Entries taken from a collection:
______

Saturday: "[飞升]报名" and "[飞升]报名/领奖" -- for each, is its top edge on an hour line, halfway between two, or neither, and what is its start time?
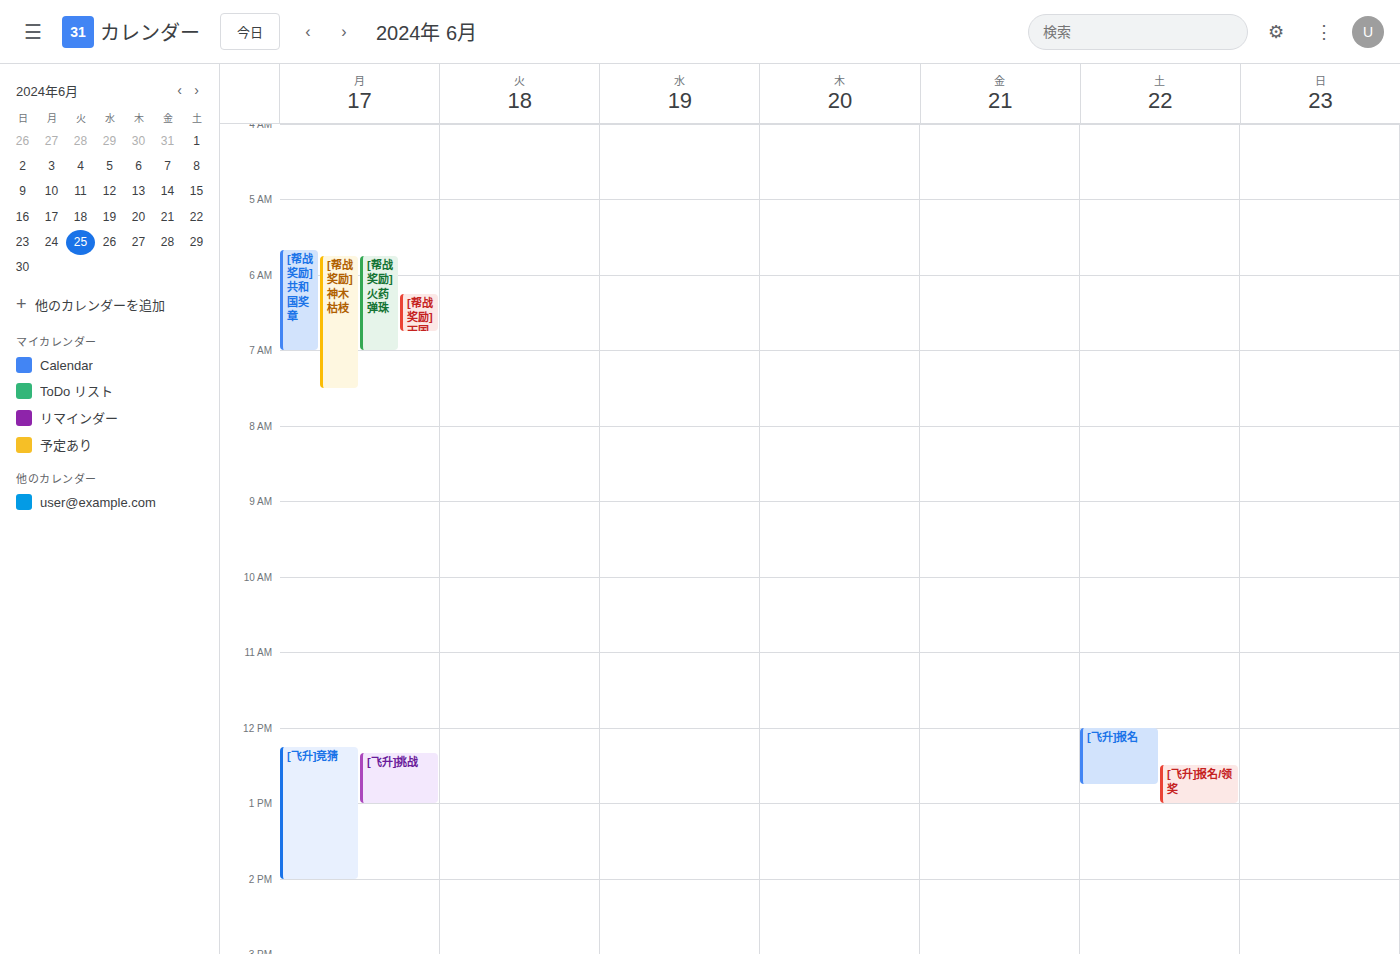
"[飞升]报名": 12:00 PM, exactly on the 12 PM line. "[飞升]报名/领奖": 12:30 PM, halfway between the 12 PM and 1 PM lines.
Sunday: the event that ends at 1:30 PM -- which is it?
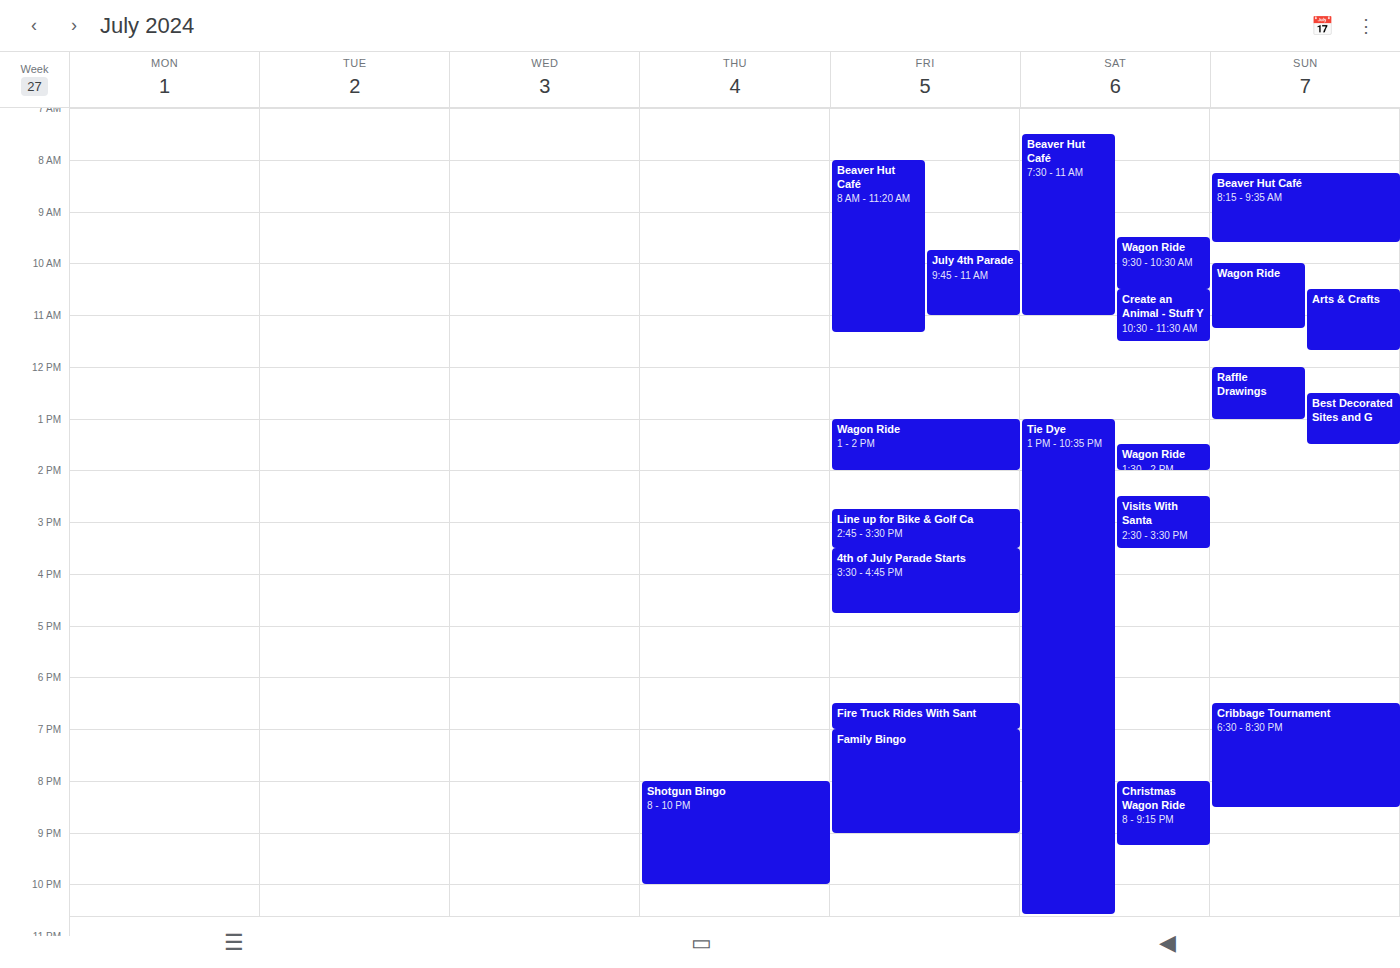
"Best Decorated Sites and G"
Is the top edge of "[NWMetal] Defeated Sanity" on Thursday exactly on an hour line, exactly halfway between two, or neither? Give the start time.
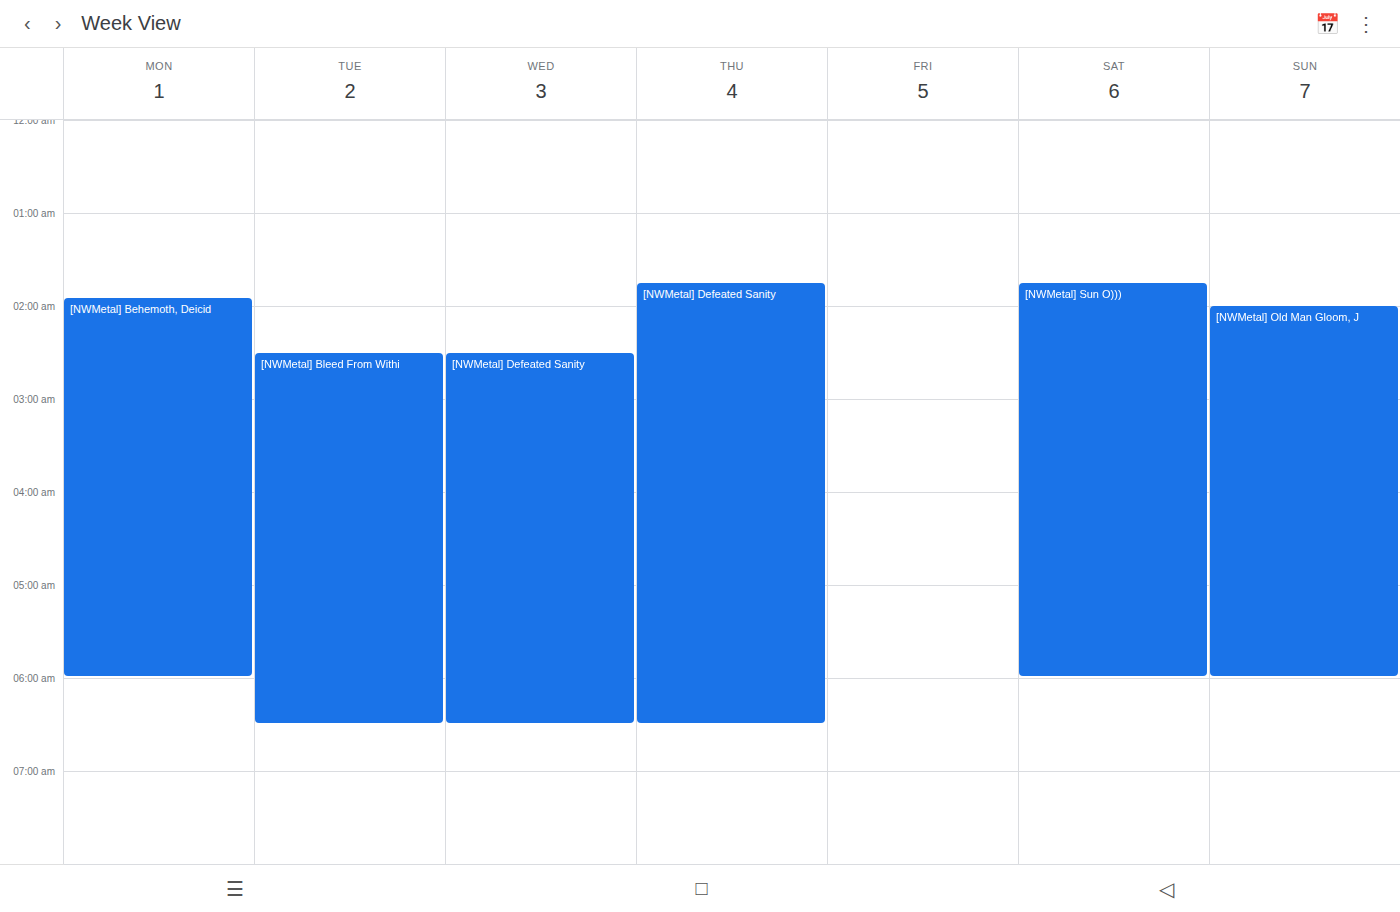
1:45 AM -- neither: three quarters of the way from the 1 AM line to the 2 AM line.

______

# Task description
Copy every one of the records above word for word, leaving out the pictures.

# Completed exercise
Saturday: "[飞升]报名" and "[飞升]报名/领奖" -- for each, is its top edge on an hour line, halfway between two, or neither, and what is its start time?
"[飞升]报名": 12:00 PM, exactly on the 12 PM line. "[飞升]报名/领奖": 12:30 PM, halfway between the 12 PM and 1 PM lines.
Sunday: the event that ends at 1:30 PM -- which is it?
"Best Decorated Sites and G"
Is the top edge of "[NWMetal] Defeated Sanity" on Thursday exactly on an hour line, exactly halfway between two, or neither? Give the start time.
1:45 AM -- neither: three quarters of the way from the 1 AM line to the 2 AM line.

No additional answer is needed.